Sí. Aquella universidad y aquella facultad enseñaban a vivir y a convivir en aquel México y despertaban vocaciones literarias, periodísticas, políticas. Carlos Fuentes publicaba La muerte de Artemio Cruz y Aura y por allí rondaba a nuestro alcance en el café de Ciencias Políticas, convocado por los jóvenes y brillantes maestros de esa escuela encabezados por Pablo González Casanova (Víctor Flores Olea, Enrique González Pedrero, Francisco López Cámara).
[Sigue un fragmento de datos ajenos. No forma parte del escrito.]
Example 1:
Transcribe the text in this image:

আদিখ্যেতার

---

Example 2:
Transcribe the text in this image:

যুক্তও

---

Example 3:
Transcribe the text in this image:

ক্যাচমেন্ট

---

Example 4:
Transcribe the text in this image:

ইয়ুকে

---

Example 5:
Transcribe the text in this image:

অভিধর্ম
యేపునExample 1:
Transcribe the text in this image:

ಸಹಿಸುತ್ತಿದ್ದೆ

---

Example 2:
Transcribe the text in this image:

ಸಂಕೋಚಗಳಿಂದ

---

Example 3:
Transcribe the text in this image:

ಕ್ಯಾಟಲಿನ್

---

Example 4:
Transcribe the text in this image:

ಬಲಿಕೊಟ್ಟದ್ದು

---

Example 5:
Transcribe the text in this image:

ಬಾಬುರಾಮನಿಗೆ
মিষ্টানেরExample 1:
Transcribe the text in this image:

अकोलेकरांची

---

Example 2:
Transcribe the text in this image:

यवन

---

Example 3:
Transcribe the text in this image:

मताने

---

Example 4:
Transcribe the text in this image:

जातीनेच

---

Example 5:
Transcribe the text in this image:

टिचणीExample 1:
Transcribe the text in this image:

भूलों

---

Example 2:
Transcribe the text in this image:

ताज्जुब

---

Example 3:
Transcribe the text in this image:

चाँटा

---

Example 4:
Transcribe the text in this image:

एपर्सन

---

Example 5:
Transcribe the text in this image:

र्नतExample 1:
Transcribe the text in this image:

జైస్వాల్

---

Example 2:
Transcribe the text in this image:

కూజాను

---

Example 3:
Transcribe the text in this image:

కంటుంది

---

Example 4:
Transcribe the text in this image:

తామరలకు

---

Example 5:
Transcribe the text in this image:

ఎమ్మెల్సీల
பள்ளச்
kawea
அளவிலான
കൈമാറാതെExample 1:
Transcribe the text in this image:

Rosario Castellanos publicaba Oficio de tinieblas y allí estaba ella en el décimo piso de la Torre de Rectoría como jefa de Prensa de la Universidad, accesible a la conversación de este estudiante de Derecho aspirante a periodista. José Revueltas publicaba Los errores y allí lo teníamos arriba de una mesa del café hablándoles a los estudiantes de Derecho contra el estalinismo que corroía al Partido Comunista Mexicano. Luego nos reuníamos con él en un departamento supuestamente clandestino en Holbein, por la Plaza México, con miras a reconstituir una de las versiones del Grupo Espartaco. Y allí asistíamos, entre otros, Eduardo Lizalde, quien devendría poeta mayor; un estudiante de arquitectura, Juan Manuel Dávila; el gran fotógrafo Julio Pliego, y una entrañable estudiante de Derecho, Paquita Calvo Zapata, quien más tarde nos sorprendió a todos como coautora del primer secuestro de un grupo revolucionario en los 70. Pero fue por ella y por su mamá, Elisa Zapata Vela, que ingresé al periodismo. Elisa me escribió una generosa carta de presentación a Enrique Ramírez y Ramírez, su compañero de luchas revolucionarias de juventud y director fundador en aquellos años del periódico El Día. Esto me hizo vivir la tensión entre el ser de la realidad y el deber ser del derecho aprendido en las aulas, y actualizar con conocimiento de causa las visiones críticas aprendidas en los textos. La formación multifacética recibida en la Universidad sustentó más tarde mi desarrollo profesional en diversas y apasionantes direcciones: en la administración pública, el Poder Legislativo y el servicio exterior, alternando siempre con la comunicación: en los medios, en la Presidencia de la República y en la academia (en la Ibero y en la UNAM) hasta mis actuales responsabilidades como director del Fondo de Cultura Económica.

Copilco era una fiesta.

Pero como en París era una fiesta, de Hemingway, que también nos conmovía en aquellos 60, a la UNAM siempre se vuelve. Y a invitación del doctor Fernando Serrano Migallón, director de la Facultad poco más de tres lustros atrás, me incorporé a la todavía nueva asignatura de Derecho a la Información. Y a invitación del actual director, Raúl Contreras, organizo ahora la cátedra especial Jesús Reyes Heroles y formo parte del Comité Editorial que se esfuerza en actualizar los textos para la enseñanza del Derecho de acuerdo con las grandes transformaciones jurídicas del país y del mundo, una empresa en que el Fondo de Cultura Económica participa también con el Instituto de Investigaciones Jurídicas de la propia Universidad. Sí. Todo cambia. Sólo que, otra vez, como en el caso del París de Hemingway, a mí se me pidió hablar de la UNAM según era en aquellos nuestros primeros tiempos, “cuando éramos muy pobres y muy felices”.